2. Knowing the way. I love maps and I enjoy the challenge of finding my way in a strange land. That said, there are times when I get lost, and there are inevitably paths on a map that you learn don’t actually exist when you’ve walked two miles along a cul-de-sac to reach it. While the thrill of orienteering may appeal to some, one of the main advantages of a guided walk is that is allows you to forget about navigation and map-reading and devote your attention to the scenery. On the rare occasions that I don’t walk map-in-hand, I am aware of how much more I observe and enjoy in our surroundings. A guided walk will allow most people to experience more of the place they have chosen to visit.
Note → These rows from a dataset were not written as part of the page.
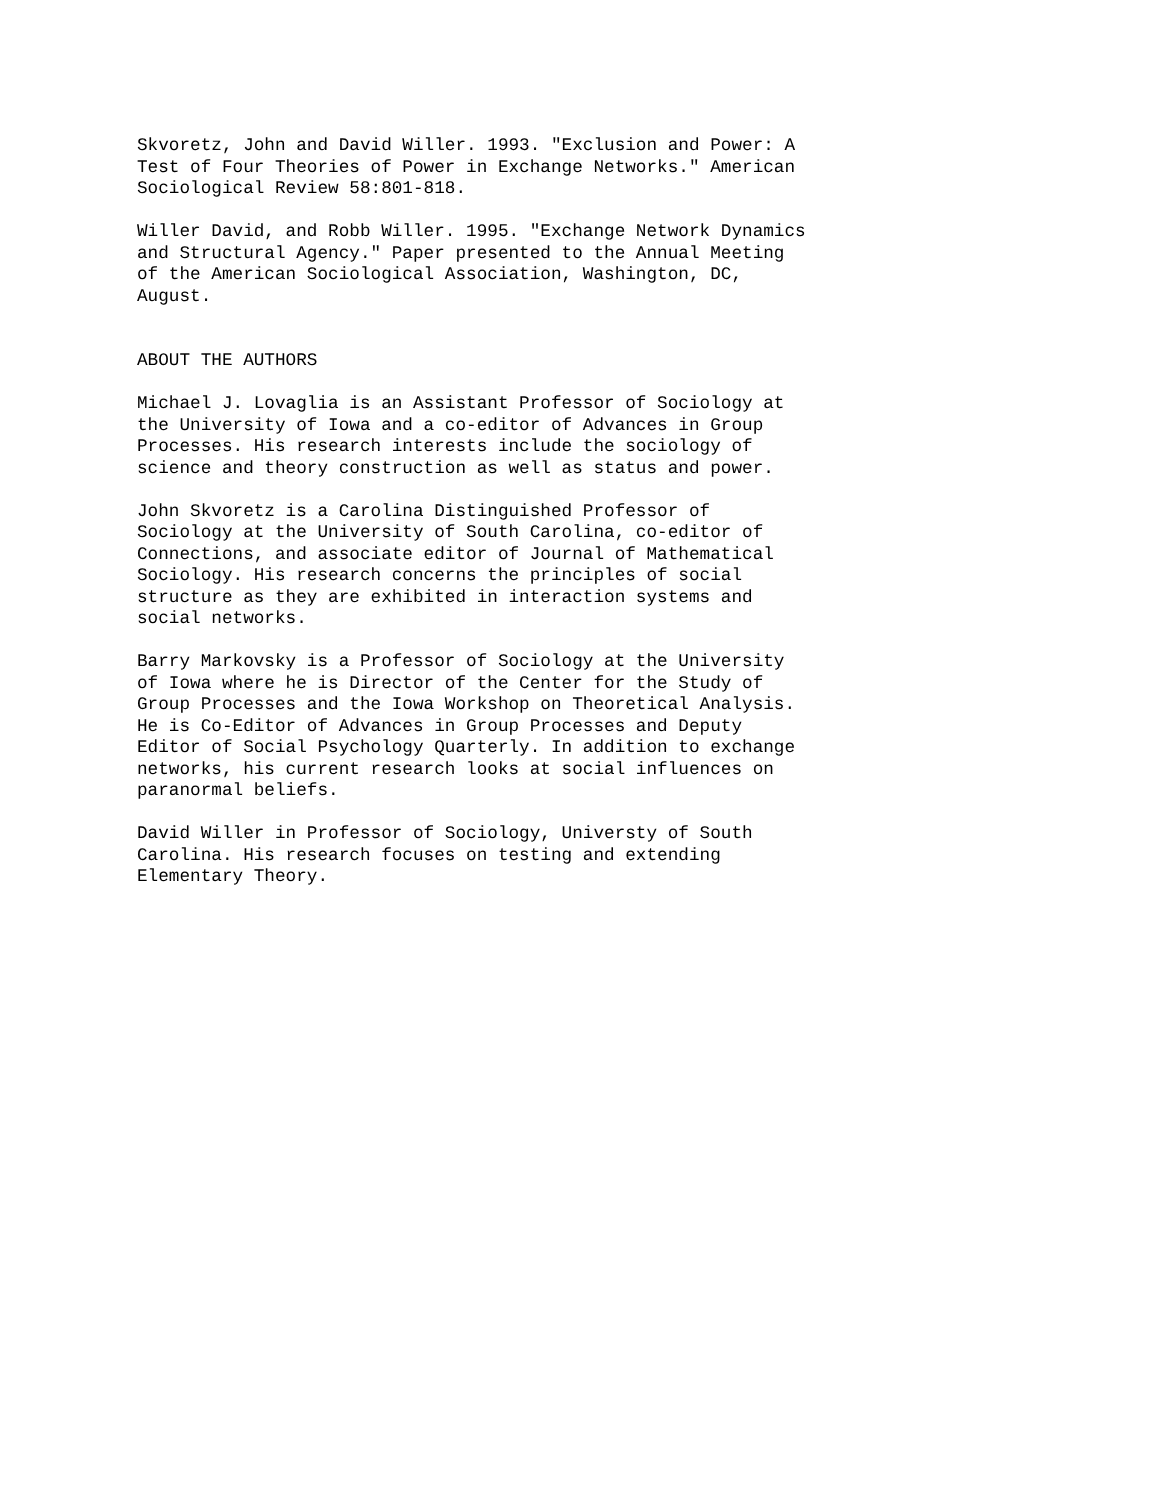Skvoretz, John and David Willer. 1993. "Exclusion and Power: A Test of Four Theories of Power in Exchange Networks." American Sociological Review 58:801-818.
Willer David, and Robb Willer. 1995. "Exchange Network Dynamics and Structural Agency." Paper presented to the Annual Meeting of the American Sociological Association, Washington, DC, August.
ABOUT THE AUTHORS
Michael J. Lovaglia is an Assistant Professor of Sociology at the University of Iowa and a co-editor of Advances in Group Processes. His research interests include the sociology of science and theory construction as well as status and power.
John Skvoretz is a Carolina Distinguished Professor of Sociology at the University of South Carolina, co-editor of Connections, and associate editor of Journal of Mathematical Sociology. His research concerns the principles of social structure as they are exhibited in interaction systems and social networks.
Barry Markovsky is a Professor of Sociology at the University of Iowa where he is Director of the Center for the Study of Group Processes and the Iowa Workshop on Theoretical Analysis. He is Co-Editor of Advances in Group Processes and Deputy Editor of Social Psychology Quarterly. In addition to exchange networks, his current research looks at social influences on paranormal beliefs.
David Willer in Professor of Sociology, Universty of South Carolina. His research focuses on testing and extending Elementary Theory.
3. Meeting a local. One of my favourite parts of travelling is the chance to speak with local people on a casual basis and learn about their everyday lives. In a recent walk in Mexico we spent a half day with a guide who shared with us many stories of growing up and living in the country. She told us about her own life and discussed local and national topics as well as those things that bind us all (such as TVs, movies and books). A guide will be able to give an insight into the place you’re visiting that you’ll never get from a guide book. A good example of a guided walks service can be found on the island of Tilos, a popular walking destination.
There are other considerations to bear in mind when deciding whether to walk alone or with a guide. As a personal preference I find that outside of the UK a guide adds a lot of extra value to a hike that might make this option a more attractive one to consider.